In 2015, she became a Chief of the Victim and Witness protection Department of the Mongolian Marshal Authority, a newly created agency within the Ministry of Justice of Mongolia.

== Activism and advocacy ==
Ichinnorov's work has focused on promoting human rights and legal reform in Mongolia through strategic litigation. Her cases have addressed issues such as wrongful convictions, prison conditions, gender-based violence, and disparities in criminal sentencing. Her advocacy has contributed to increased public awareness of legal rights and judicial accountability.

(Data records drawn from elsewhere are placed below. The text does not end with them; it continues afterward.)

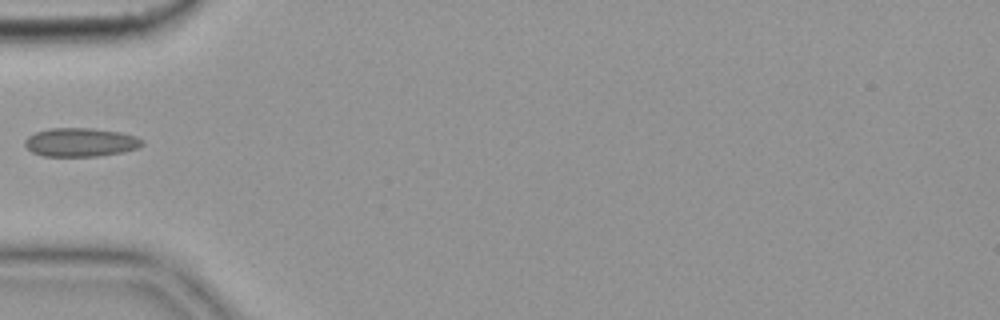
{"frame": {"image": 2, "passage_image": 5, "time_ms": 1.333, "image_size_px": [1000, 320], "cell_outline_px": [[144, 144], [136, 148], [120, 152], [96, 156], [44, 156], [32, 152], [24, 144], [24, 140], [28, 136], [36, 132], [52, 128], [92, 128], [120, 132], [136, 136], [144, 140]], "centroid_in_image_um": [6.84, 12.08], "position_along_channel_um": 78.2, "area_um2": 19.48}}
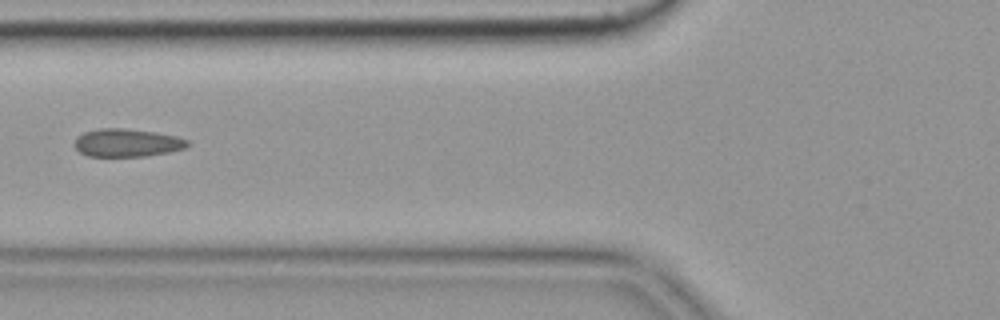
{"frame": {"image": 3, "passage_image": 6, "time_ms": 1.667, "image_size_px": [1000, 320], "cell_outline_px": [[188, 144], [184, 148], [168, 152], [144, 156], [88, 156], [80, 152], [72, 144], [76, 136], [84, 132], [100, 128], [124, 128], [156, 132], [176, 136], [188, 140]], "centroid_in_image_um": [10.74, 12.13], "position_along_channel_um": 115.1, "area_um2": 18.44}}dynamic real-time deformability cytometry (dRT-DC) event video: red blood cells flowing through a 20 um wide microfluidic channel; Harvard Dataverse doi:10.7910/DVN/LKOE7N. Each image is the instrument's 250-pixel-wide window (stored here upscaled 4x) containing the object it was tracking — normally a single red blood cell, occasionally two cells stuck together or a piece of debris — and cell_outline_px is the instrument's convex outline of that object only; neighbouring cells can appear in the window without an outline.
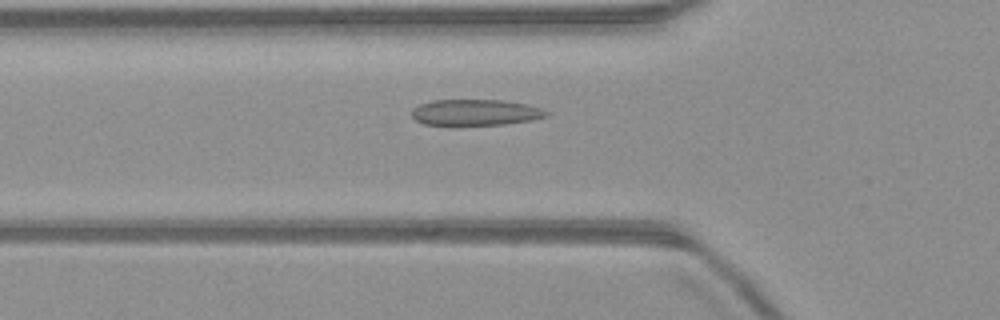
{"species": "common noctule bat (a hibernating species)", "species_latin": "Nyctalus noctula", "temperature_condition": "warm", "stored_images_in_passage": 14, "camera_frame_rate_fps": 3000, "um_per_image_px": 0.085, "animal": {"sex": "male", "body_mass_g": 23.1, "forearm_length_mm": 52.7}, "frame": {"image": 1, "passage_image": 4, "time_ms": 1.0, "image_size_px": [1000, 320], "cell_outline_px": [[548, 116], [532, 120], [504, 124], [424, 124], [416, 120], [412, 116], [412, 108], [420, 104], [432, 100], [504, 100], [524, 104], [540, 108], [548, 112]], "centroid_in_image_um": [40.4, 9.54], "position_along_channel_um": 85.4, "area_um2": 20.11}}
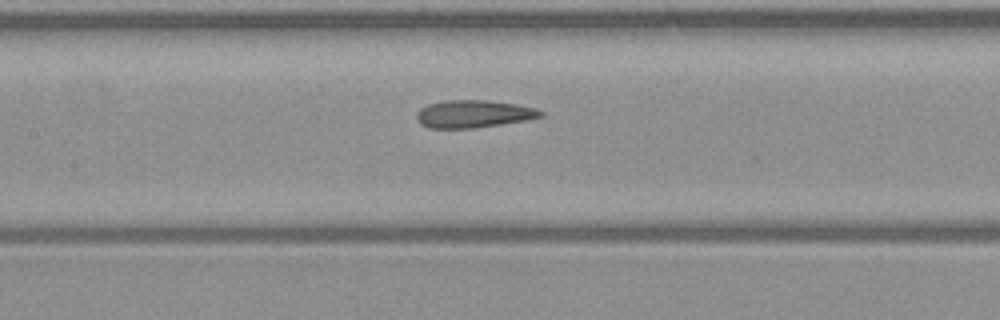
{"frame": {"image": 2, "passage_image": 10, "time_ms": 3.0, "image_size_px": [1000, 320], "cell_outline_px": [[544, 116], [528, 120], [476, 128], [428, 128], [420, 124], [416, 116], [416, 112], [420, 108], [428, 104], [444, 100], [484, 100], [516, 104], [536, 108], [544, 112]], "centroid_in_image_um": [40.25, 9.68], "position_along_channel_um": 167.1, "area_um2": 20.11}}
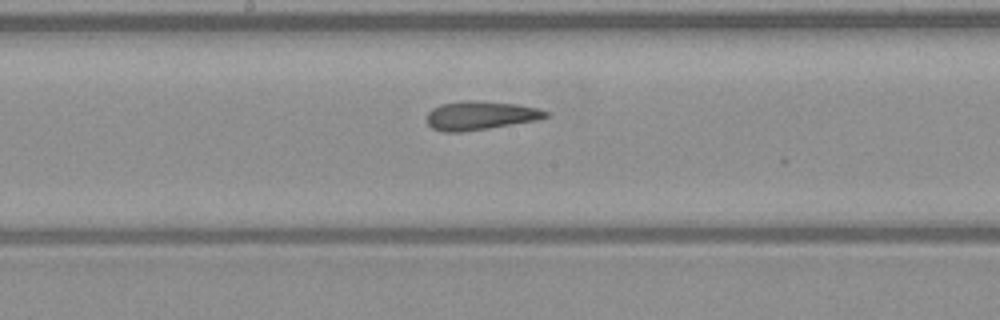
{"frame": {"image": 3, "passage_image": 13, "time_ms": 4.0, "image_size_px": [1000, 320], "cell_outline_px": [[548, 116], [536, 120], [488, 128], [460, 132], [444, 132], [432, 128], [428, 124], [428, 112], [432, 108], [440, 104], [464, 100], [476, 100], [516, 104], [536, 108], [548, 112]], "centroid_in_image_um": [40.78, 9.81], "position_along_channel_um": 207.4, "area_um2": 19.71}}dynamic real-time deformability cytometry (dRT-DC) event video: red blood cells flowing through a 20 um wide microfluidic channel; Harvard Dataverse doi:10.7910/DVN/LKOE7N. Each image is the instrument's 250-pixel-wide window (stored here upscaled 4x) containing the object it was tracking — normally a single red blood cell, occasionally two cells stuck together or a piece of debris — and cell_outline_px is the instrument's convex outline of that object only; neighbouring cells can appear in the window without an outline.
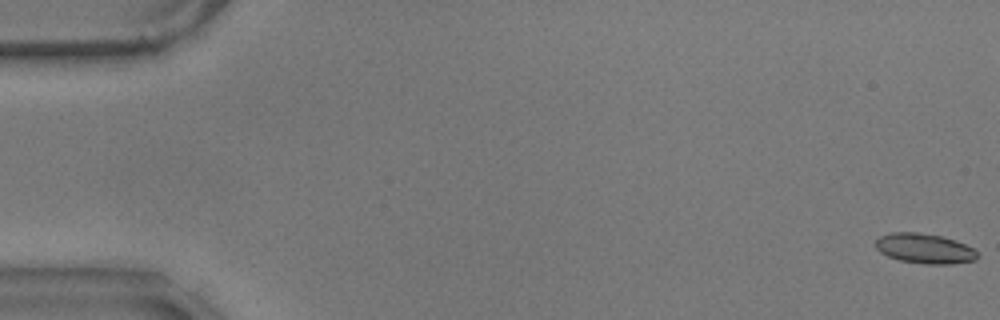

In addition to her legal work, Ichinnorov has contributed to public discourse on social and political issues in Mongolia, including generational change and civil society development.

Additionally, she founded the Vision Institute, an organization providing training in personal development and civic engagement, in 2012.

== Awards and recognition ==
Ichinnorov has received several awards for her work in law and human rights, including the Mahatma Gandhi Award for "Fighting against Social Injustices with Peaceful Means" in 2007. She is also an Eisenhower Fellowship alumnus and received a Mongolian Professional Fellowship Award from the Open Society Institute.